◆ **指示**:
本文の「ところで・・・・肝心の血糖値・・・・下がっているんだろうねえ・・・・・。」から下って「いる。みんなそれぞれに良い。」に至るまでを、一字も変えずに抜き出して返すこと。

◆ **本文**:
と、とにかく、ヘルシー・ライフ満喫だい!

ところで・・・・肝心の血糖値・・・・下がっているんだろうねえ・・・・・。

音楽的生活の今日この頃
 今週は、前半が「ムツェンスク郡のマクベス夫人」の合唱先行立ち稽古。後半が「チェネレントラ」の音楽稽古。「ムツェンスク」の事は、まだ始まったばかりなので、その内まとめて書くつもり。
 「チェネレントラ」は、男声合唱の練習というのが和気藹々で楽しいのだ。僕は、姉二人の中で育ったので、人生に女性がいないと寂しいのだが、男声合唱と一緒になると、もう一つの顔、すなわち高崎高校グリークラブの顔が現れてくるのだ。それにロッシーニの音楽が、単純だけどテンポ感に溢れている。でも来週から「ムツェンスク」立ち稽古一色になるので、「チェネレントラ」の次の稽古は5月までおあずけだ。

 週末は地方に行く。土曜日は浜松バッハ研究会。日曜日は名古屋市民管弦楽団の練習。浜松バッハ研は「メサイア」、名古屋市民管弦楽団は「死と変容」を中心とした練習。今、僕のi-Podには「死と変容」だけで、ハイティンク、カラヤン、フルトヴェングラー、ケンペと4種類入っている。みんなそれぞれに良い。

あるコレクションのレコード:

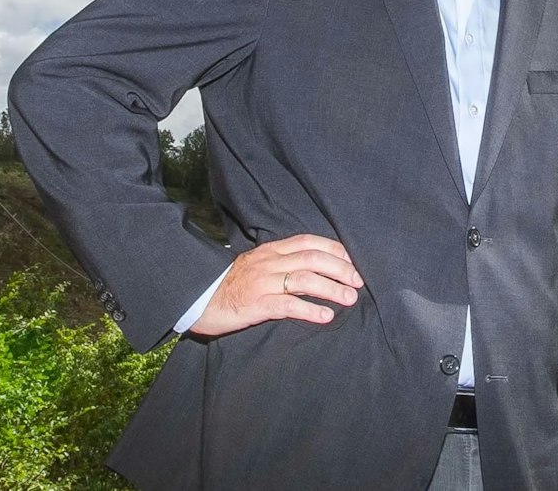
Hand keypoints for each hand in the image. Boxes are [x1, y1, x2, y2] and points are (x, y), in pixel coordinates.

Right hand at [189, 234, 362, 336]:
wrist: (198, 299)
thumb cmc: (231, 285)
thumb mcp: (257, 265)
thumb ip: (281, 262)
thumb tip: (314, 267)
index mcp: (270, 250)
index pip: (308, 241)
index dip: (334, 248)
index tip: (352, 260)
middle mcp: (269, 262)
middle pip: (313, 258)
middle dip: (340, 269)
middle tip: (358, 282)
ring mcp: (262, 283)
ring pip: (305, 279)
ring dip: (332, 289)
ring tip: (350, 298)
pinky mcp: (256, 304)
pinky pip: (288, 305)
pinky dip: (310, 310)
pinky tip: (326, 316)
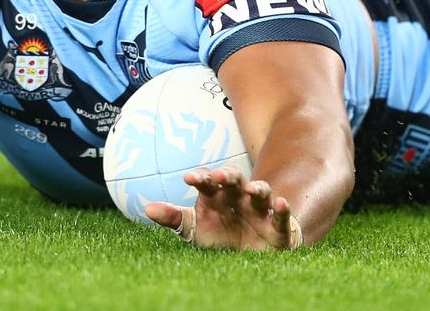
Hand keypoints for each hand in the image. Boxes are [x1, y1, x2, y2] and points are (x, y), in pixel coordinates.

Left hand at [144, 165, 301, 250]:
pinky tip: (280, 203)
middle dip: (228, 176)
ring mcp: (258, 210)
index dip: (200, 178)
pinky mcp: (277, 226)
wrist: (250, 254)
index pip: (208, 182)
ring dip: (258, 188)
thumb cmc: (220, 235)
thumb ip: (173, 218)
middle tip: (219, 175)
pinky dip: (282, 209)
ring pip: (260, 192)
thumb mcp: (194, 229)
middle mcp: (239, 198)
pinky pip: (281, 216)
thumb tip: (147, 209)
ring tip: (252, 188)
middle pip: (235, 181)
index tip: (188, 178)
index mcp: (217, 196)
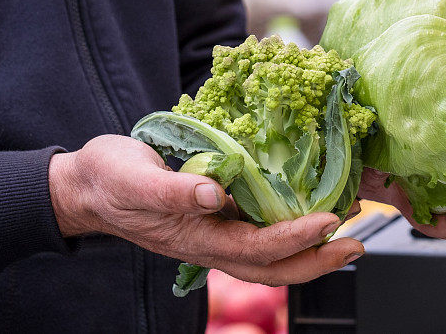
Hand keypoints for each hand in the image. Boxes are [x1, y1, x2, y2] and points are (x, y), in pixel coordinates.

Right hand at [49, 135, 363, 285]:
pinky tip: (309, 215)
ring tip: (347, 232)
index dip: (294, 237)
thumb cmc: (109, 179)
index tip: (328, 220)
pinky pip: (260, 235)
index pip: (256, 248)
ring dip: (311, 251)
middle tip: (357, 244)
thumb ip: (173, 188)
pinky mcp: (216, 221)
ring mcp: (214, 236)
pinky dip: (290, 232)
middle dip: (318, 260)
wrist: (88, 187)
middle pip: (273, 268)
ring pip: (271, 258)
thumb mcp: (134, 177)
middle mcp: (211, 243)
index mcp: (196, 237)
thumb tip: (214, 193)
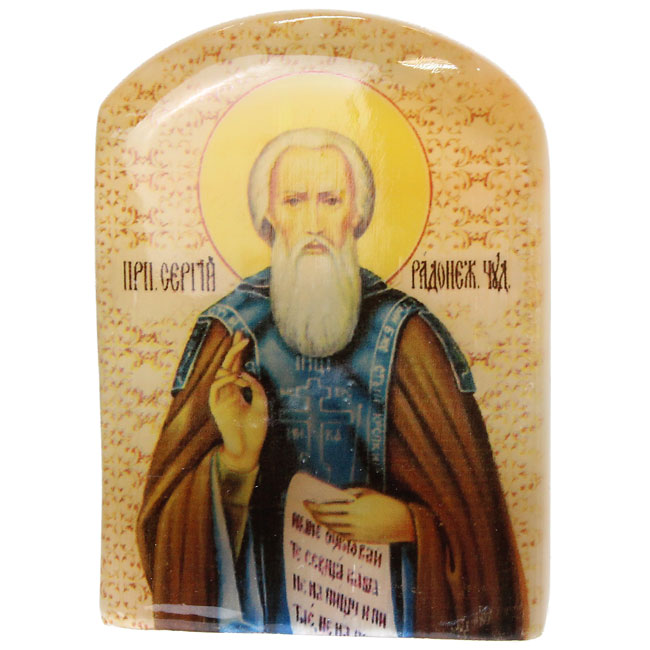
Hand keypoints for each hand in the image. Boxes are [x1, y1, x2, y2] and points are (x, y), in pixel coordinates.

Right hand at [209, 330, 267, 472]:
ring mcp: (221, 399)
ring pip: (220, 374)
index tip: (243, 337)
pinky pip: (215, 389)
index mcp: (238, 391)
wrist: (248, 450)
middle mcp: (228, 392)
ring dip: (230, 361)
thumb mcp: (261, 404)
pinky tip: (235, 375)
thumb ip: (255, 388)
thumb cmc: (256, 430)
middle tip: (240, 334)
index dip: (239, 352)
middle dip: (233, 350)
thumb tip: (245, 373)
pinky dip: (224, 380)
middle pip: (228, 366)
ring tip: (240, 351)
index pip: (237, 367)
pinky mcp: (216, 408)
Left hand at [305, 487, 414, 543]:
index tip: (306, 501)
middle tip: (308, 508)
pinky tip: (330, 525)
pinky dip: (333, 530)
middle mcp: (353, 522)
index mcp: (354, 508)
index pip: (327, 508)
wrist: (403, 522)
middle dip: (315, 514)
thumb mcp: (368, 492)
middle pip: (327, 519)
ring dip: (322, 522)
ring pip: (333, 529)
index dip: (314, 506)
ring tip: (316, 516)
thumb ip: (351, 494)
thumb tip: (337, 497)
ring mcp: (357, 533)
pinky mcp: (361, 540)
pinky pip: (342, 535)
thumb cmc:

◆ **解答**:
ところで・・・・肝心の血糖値・・・・下がっているんだろうねえ・・・・・。

音楽的生活の今日この頃
 今週は、前半が「ムツェンスク郡のマクベス夫人」の合唱先行立ち稽古。後半が「チェネレントラ」の音楽稽古。「ムツェンスク」の事は、まだ始まったばかりなので、その内まとめて書くつもり。
 「チェネレントラ」は、男声合唱の練習というのが和気藹々で楽しいのだ。僕は、姉二人の中で育ったので、人生に女性がいないと寂しいのだが、男声合唱と一緒になると、もう一つの顔、すなわち高崎高校グリークラブの顔が現れてくるのだ。それにロッシーニの音楽が、単純だけどテンポ感に溢れている。でも来週から「ムツェンスク」立ち稽古一色になるので、「チェネレントラ」の次の稽古は5月までおあずけだ。

 週末は地方に行く。土曜日は浜松バッハ研究会。日曜日は名古屋市民管弦楽団の練習。浜松バッハ研は「メサイア」、名古屋市民管弦楽団は「死と変容」を中心とした練習。今、僕のi-Podには「死と変容」だけで、ハイティンク、カラヤン、フルトヴェングラー、ケンペと4種類入っている。みんなそれぞれに良い。